猛虎の如く飛び掛かった鵺は口を大きく開け、鋭い牙を覗かせた。その様子を目の当たりにしても尚、操は動くことはなかった。
「操さま!」
「お母さん!」
叫びながら悠だけが鵺と母親に向かって攻撃の術を放った。鵺に当たればよし、仮に操に向かったとしても母親の実力なれば容易く打ち消すことができるはず。操の退治人としての能力はそれほどまでに高い。
そして、悠の万が一の予想通り、操は容易く悠の放った術を掻き消した。
ただ一つ予想外であったのは、操が鵺を守るため術を消したという点だった。
◇
『操が鵺を守った』。
今起こった現実を誰もが素直に飲み込めなかった。当の操本人であっても、一体何をしているのかすぐさま理解することができないでいたのだから、他の者はひとしおだ。
「駄目。鵺を傷つけちゃ…」
まるで高熱を出した病人のように胡乱な面持ちで操がつぶやく。それでも操が口にしたその一言は十二分すぎる程の波紋を呼んだ。

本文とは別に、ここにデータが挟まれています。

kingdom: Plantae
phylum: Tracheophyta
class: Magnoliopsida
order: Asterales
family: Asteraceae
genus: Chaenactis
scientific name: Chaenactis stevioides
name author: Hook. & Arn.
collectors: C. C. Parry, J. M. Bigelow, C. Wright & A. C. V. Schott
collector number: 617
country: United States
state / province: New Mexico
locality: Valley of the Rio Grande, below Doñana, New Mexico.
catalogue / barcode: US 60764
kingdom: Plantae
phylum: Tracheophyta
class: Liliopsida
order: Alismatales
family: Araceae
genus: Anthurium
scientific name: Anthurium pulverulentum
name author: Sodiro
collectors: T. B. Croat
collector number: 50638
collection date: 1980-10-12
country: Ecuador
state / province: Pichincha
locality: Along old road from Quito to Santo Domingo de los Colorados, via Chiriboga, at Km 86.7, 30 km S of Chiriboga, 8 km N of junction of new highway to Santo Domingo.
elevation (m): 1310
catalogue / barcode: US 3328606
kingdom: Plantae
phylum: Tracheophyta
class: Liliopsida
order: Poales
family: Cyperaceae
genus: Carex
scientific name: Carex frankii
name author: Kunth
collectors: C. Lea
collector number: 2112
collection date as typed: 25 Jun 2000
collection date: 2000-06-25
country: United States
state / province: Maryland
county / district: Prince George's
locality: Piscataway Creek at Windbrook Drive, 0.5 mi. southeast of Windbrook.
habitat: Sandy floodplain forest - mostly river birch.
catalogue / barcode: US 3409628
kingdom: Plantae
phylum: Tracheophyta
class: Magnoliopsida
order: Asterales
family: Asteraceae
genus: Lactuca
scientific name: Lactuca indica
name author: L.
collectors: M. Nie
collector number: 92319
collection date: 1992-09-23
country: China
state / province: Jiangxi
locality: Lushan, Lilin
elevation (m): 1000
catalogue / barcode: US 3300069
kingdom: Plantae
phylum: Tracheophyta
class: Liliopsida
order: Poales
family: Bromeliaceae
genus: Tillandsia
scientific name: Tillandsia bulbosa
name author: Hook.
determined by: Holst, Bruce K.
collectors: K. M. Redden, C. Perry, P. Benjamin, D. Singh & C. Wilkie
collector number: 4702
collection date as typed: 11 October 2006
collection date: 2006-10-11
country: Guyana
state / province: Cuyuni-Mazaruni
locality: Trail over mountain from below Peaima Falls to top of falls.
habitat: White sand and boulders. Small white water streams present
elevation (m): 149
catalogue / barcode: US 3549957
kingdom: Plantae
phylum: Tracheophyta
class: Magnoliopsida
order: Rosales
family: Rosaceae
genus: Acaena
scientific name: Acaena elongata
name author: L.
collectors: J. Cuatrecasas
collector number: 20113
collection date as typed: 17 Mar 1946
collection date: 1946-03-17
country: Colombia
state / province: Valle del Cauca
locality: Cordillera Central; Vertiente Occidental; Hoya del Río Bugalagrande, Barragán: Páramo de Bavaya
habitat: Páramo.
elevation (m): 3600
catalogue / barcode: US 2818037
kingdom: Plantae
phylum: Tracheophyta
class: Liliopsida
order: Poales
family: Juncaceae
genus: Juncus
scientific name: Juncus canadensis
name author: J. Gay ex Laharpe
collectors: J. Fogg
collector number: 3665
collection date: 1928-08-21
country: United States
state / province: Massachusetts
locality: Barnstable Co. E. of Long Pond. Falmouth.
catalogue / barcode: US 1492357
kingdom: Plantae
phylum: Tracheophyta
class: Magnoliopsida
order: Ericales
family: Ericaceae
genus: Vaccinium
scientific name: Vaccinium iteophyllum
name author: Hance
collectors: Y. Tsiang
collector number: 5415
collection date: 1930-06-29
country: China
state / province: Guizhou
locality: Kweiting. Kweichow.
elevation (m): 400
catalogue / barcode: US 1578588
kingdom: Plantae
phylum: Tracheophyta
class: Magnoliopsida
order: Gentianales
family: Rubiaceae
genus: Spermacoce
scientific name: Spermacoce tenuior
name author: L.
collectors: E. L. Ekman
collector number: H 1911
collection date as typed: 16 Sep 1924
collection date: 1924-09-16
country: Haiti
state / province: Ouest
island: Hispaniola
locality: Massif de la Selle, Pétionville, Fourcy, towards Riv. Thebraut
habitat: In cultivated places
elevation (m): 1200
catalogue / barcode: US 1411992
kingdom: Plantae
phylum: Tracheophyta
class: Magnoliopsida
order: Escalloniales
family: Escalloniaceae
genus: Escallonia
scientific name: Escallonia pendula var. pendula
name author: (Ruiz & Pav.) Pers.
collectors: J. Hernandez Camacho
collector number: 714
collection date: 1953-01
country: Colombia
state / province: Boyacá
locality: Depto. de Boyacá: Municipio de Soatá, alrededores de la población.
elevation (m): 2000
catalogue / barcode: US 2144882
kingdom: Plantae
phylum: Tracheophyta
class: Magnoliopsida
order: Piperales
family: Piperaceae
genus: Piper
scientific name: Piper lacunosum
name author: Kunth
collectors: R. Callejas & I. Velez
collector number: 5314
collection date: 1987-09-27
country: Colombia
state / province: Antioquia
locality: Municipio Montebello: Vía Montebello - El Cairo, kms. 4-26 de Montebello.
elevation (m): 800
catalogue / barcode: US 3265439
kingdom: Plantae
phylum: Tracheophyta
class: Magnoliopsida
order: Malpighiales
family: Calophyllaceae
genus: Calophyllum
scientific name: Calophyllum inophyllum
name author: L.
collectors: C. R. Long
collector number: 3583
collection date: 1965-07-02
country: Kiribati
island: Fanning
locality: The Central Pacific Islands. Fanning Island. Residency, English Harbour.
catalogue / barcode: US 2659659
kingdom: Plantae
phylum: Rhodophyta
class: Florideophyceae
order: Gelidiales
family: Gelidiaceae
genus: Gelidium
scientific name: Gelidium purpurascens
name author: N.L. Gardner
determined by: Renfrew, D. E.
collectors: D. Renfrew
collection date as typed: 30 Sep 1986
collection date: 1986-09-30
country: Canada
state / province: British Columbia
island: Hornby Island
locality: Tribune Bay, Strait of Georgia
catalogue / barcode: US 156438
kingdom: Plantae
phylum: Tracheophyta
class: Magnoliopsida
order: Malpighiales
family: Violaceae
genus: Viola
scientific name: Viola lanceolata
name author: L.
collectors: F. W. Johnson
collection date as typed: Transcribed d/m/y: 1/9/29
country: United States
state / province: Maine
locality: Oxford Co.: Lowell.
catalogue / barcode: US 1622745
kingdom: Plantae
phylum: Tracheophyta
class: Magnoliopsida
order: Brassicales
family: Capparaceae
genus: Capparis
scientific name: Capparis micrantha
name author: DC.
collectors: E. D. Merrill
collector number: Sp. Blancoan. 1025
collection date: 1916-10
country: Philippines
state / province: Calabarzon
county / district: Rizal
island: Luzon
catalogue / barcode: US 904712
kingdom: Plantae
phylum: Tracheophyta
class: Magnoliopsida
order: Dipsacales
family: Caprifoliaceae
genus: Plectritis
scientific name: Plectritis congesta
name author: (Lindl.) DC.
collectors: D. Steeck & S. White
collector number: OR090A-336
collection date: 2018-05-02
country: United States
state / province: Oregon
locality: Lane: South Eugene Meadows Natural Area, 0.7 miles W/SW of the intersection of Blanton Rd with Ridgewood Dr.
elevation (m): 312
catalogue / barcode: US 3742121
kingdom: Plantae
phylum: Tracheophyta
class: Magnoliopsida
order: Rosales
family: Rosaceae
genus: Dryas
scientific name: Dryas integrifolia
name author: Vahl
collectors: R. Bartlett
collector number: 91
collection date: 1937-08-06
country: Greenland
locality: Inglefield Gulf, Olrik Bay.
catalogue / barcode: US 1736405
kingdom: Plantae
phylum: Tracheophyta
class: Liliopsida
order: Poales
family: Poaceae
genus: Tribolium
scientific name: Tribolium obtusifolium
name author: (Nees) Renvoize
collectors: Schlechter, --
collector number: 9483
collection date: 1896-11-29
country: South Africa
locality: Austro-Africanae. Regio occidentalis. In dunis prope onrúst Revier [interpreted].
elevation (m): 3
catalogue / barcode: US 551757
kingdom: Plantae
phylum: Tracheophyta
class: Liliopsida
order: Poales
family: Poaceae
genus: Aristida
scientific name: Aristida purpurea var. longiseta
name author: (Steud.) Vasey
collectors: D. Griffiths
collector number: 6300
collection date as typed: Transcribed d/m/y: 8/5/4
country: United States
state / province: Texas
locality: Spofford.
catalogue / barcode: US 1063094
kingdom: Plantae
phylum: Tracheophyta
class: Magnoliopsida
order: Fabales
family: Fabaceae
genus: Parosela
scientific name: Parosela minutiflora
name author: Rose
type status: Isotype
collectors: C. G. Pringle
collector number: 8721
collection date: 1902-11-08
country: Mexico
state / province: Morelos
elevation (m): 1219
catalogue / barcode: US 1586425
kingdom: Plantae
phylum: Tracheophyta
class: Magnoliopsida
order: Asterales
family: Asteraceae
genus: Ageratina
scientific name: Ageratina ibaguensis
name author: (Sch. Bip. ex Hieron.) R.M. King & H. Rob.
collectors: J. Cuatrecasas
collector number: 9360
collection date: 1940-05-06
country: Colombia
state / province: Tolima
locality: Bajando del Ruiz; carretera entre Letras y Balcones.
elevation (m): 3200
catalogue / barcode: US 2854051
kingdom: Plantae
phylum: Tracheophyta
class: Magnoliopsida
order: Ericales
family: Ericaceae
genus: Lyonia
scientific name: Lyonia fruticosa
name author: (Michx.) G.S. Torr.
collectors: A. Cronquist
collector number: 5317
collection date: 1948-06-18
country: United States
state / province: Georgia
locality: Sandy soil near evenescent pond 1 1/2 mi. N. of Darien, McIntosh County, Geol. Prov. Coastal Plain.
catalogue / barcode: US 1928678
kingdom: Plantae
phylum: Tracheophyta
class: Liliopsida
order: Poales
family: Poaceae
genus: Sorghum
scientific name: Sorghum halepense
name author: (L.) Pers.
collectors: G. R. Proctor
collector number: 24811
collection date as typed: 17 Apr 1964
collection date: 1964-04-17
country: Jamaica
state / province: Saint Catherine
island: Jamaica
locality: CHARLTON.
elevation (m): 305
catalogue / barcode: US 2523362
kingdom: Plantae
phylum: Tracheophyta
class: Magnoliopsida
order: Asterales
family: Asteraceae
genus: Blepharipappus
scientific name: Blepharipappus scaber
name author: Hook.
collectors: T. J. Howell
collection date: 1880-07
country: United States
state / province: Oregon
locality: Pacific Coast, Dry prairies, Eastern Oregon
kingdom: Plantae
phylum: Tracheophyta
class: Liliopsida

そして誰しもが頭に過ぎり、それでも否定したい一つの仮説を悠が吐露した。
「まさか……絆魂したの?」
操は答えなかった。
けれども踵を返し、鵺と共にどこかに立ち去ろうとする一連の行動が何よりも陰惨な回答として神邊一門に届いた。
「ちょっと待てよ!」
気品や品格などはまるで無視した雄々しく猛々しい物言いで、悠は母と鵺を呼び止めた。もしかしたら母が口の利き方を叱責するために足を止めてくれるかもしれないと淡い期待も抱いていた。だが悠の様子に反応したのは実弟だけだった。近くにいた夏臣がビクリと身体を振るわせて、青ざめた顔を姉へと向ける。
そして悠は自らの激昂を微塵も抑えることなく叫んだ。